- _EXERCISE DETAILS_
Reproduce the data exactly as given, except for any images.

(PROVIDED ENTRIES)

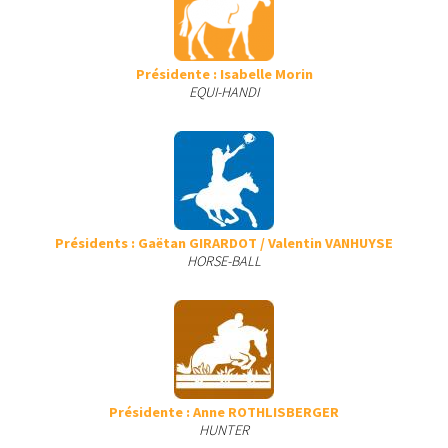
Présidente : Isabelle Morin
EQUI-HANDI
Présidents : Gaëtan GIRARDOT / Valentin VANHUYSE
HORSE-BALL
Présidente : Anne ROTHLISBERGER
HUNTER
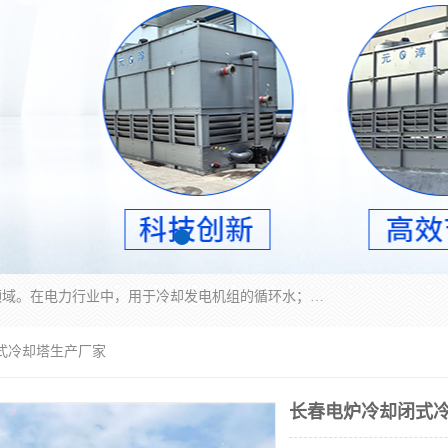
冷却塔广泛应用于工业、电力行业、空调系统等领域。在电力行业中，用于冷却发电机组的循环水；在工业生产中，如化工、冶金等行业，可降低生产过程中产生的热量；在空调系统中，为空调设备提供冷却水源
式冷却塔生产厂家
长春电炉冷却闭式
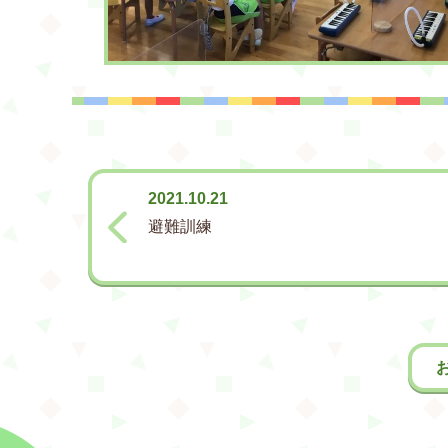
2021.10.21
避難訓練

(End PROVIDED ENTRIES)

- _ANSWER SECTION_
Présidente : Isabelle Morin
EQUI-HANDI
Présidents : Gaëtan GIRARDOT / Valentin VANHUYSE
HORSE-BALL
Présidente : Anne ROTHLISBERGER
HUNTER
冷却塔广泛应用于工业、电力行业、空调系统等领域。在电力行业中，用于冷却发电机组的循环水；在工业生产中，如化工、冶金等行业，可降低生产过程中产生的热量；在空调系统中，为空调设备提供冷却水源
式冷却塔生产厂家
长春电炉冷却闭式
2021.10.21
避難訓練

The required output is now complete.